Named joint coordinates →
# # # #
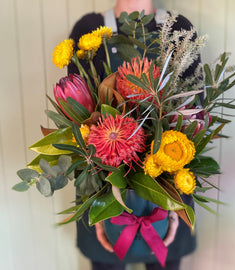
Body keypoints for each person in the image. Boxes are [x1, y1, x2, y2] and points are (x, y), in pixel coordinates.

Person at [68, 0, 199, 269]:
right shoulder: (89, 30)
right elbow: (76, 123)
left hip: (170, 191)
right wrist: (103, 208)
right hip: (100, 191)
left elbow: (193, 122)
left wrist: (171, 209)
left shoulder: (179, 29)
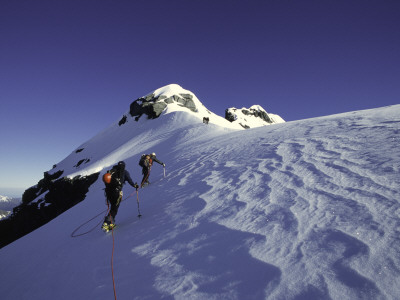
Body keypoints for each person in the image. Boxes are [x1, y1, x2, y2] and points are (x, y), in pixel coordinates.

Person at [102, 161, 138, 230]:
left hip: (108, 192)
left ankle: (110, 221)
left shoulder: (112, 171)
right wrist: (135, 185)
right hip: (116, 192)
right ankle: (108, 222)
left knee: (113, 207)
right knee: (115, 208)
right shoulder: (124, 172)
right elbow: (130, 181)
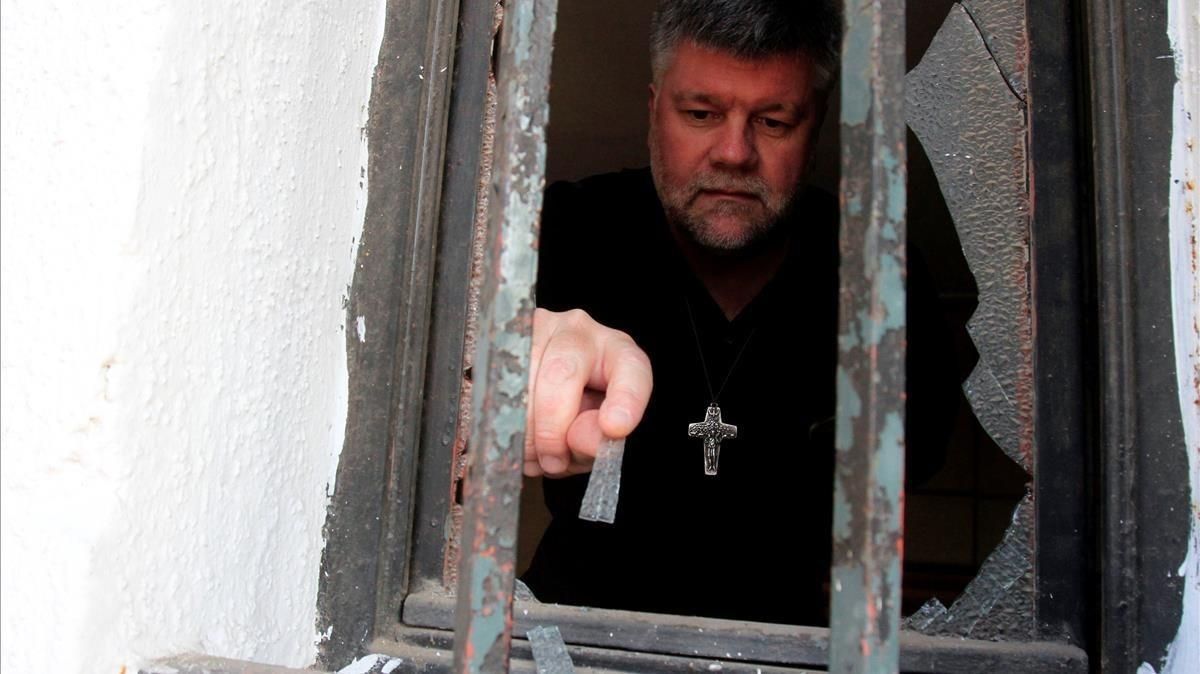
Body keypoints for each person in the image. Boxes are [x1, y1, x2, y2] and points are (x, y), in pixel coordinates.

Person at [519, 0, 956, 626]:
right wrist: (498, 363)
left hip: (793, 642)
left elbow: (921, 456)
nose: (733, 152)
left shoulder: (879, 267)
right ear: (653, 109)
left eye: (774, 121)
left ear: (817, 124)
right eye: (700, 114)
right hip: (572, 626)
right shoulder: (566, 229)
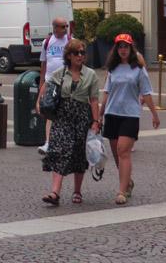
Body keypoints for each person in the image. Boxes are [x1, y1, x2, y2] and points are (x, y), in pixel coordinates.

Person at [40, 38, 104, 207]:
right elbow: (47, 88)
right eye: (76, 53)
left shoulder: (90, 74)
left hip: (82, 117)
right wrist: (40, 103)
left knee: (78, 155)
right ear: (68, 55)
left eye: (83, 52)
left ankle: (77, 190)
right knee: (59, 151)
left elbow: (94, 100)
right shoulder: (60, 73)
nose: (80, 56)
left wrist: (96, 121)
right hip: (62, 117)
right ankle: (55, 192)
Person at [101, 34, 159, 205]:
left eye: (126, 46)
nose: (123, 50)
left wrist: (155, 115)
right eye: (120, 47)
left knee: (123, 151)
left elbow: (147, 93)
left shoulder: (138, 69)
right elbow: (106, 91)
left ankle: (121, 191)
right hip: (112, 113)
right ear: (116, 49)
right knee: (117, 154)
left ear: (131, 48)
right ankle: (128, 182)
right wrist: (100, 113)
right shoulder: (112, 68)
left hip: (130, 115)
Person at [38, 16, 71, 154]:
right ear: (55, 27)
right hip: (50, 82)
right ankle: (48, 143)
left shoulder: (70, 41)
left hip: (66, 82)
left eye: (66, 26)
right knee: (50, 112)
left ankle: (65, 142)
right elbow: (44, 64)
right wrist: (41, 84)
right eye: (63, 26)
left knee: (65, 113)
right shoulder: (47, 42)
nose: (65, 29)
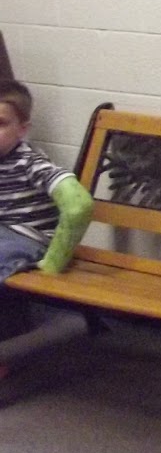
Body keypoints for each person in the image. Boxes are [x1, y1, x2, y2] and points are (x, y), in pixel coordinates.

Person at [0, 79, 96, 381]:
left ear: (23, 129)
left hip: (26, 238)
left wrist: (54, 261)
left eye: (0, 123)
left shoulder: (30, 162)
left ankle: (5, 353)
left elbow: (79, 205)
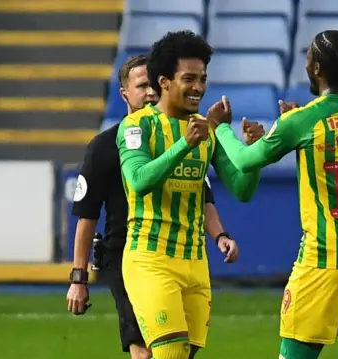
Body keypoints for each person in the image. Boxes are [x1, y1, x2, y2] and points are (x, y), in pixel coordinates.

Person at [209, 30, 338, 359]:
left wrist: (221, 127)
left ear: (318, 69)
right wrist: (295, 121)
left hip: (326, 256)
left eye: (309, 61)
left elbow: (245, 160)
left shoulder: (303, 120)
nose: (306, 67)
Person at [66, 54, 261, 359]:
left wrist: (221, 234)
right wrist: (79, 276)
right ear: (125, 94)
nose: (149, 93)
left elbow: (210, 193)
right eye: (141, 85)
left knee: (180, 352)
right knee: (148, 351)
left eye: (151, 85)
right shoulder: (108, 144)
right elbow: (89, 213)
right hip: (128, 253)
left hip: (190, 256)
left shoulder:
# # # #
WHAT TO DO →
Pictures stay out; the entries above are to be output exactly as given.

TASK SOLUTION →
Body keypoints for each person in the image. Boxes are [x1, y1, x2, y2] and points are (x, y), in pixel coordinates.

Person at [68, 0, 199, 269]:
right shoulder: (89, 30)
right elbow: (76, 123)
left hip: (170, 191)
right wrist: (103, 208)
right hip: (100, 191)
left elbow: (193, 122)
left wrist: (171, 209)
left shoulder: (179, 29)
Body keypoints for each person in the image. Boxes are [x1, y1, x2, y2] and points are (x, y), in pixel coordinates.

Person at [102, 161, 138, 230]:
left hip: (108, 192)
left ankle: (110, 221)
left shoulder: (112, 171)
right wrist: (135, 185)
right hip: (116, 192)
right ankle: (108, 222)
left knee: (113, 207)
right knee: (115, 208)
right shoulder: (124, 172)
right elbow: (130, 181)
Body keypoints for each person in the image. Boxes are [x1, y1, x2, y2] and points are (x, y), in pixel coordinates.

Person at [519, 0, 956, 626]:
right wrist: (498, 363)
left hip: (793, 642)
left elbow: (921, 456)
nose: (733, 152)
left shoulder: (879, 267)
right ear: (653, 109)
left eye: (774, 121)
left ear: (817, 124)
right eye: (700, 114)
right hip: (572, 626)
right shoulder: (566, 229)
Body keypoints for each person in the image. Boxes are [x1, y1, x2, y2] and points are (x, y), in pixel coordinates.

Person at [40, 38, 104, 207]:
right elbow: (47, 88)
right eye: (76, 53)
left shoulder: (90, 74)
left hip: (82, 117)
right wrist: (40, 103)
left knee: (78, 155)
right ear: (68, 55)
left eye: (83, 52)
left ankle: (77, 190)
right knee: (59, 151)
left elbow: (94, 100)
right shoulder: (60, 73)
nose: (80, 56)
left wrist: (96, 121)
right hip: (62, 117)
right ankle: (55, 192)
Person at [101, 34, 159, 205]:
left eye: (126, 46)
nose: (123, 50)
left wrist: (155, 115)
right eye: (120, 47)
left knee: (123, 151)
left elbow: (147, 93)
left shoulder: (138, 69)
right elbow: (106, 91)
left ankle: (121, 191)
right hip: (112, 113)
right ear: (116, 49)
right knee: (117, 154)
left ear: (131, 48)
right ankle: (128, 182)
right wrist: (100, 113)
right shoulder: (112, 68)
left hip: (130, 115)
Person at [38, 16, 71, 154]:
right ear: (55, 27)
right hip: (50, 82)
right ankle: (48, 143)
left shoulder: (70, 41)
left hip: (66, 82)
left eye: (66, 26)
right knee: (50, 112)
left ankle: (65, 142)
right elbow: (44, 64)
right wrist: (41, 84)
right eye: (63, 26)
left knee: (65, 113)
right shoulder: (47, 42)
nose: (65, 29)
Body keypoints for each person in the image. Boxes are [x1, y1, x2, y2] and points are (x, y), in pixel coordinates.

Person at [0, 79, 96, 381]:
left ear: (23, 129)
left hip: (26, 238)
left wrist: (54, 261)
left eye: (0, 123)
left shoulder: (30, 162)
left ankle: (5, 353)
left elbow: (79, 205)
Body keypoints for each person in the image. Boxes are [x1, y1, x2, y2] and points are (x, y), in pixel coordinates.

Person at [209, 30, 338, 359]:
left wrist: (221, 127)
left ear: (318, 69)
right wrist: (295, 121)
left hip: (326, 256)
left eye: (309, 61)
left elbow: (245, 160)
left shoulder: (303, 120)
nose: (306, 67)
Person at [66, 54, 261, 359]:
left wrist: (221, 234)
right wrist: (79, 276)
right ear: (125, 94)
nose: (149, 93)
left elbow: (210, 193)
right eye: (141, 85)
left knee: (180, 352)
right knee: (148, 351)
left eye: (151, 85)
right shoulder: (108, 144)
right elbow: (89, 213)
right hip: (128, 253)
left hip: (190, 256)
left shoulder:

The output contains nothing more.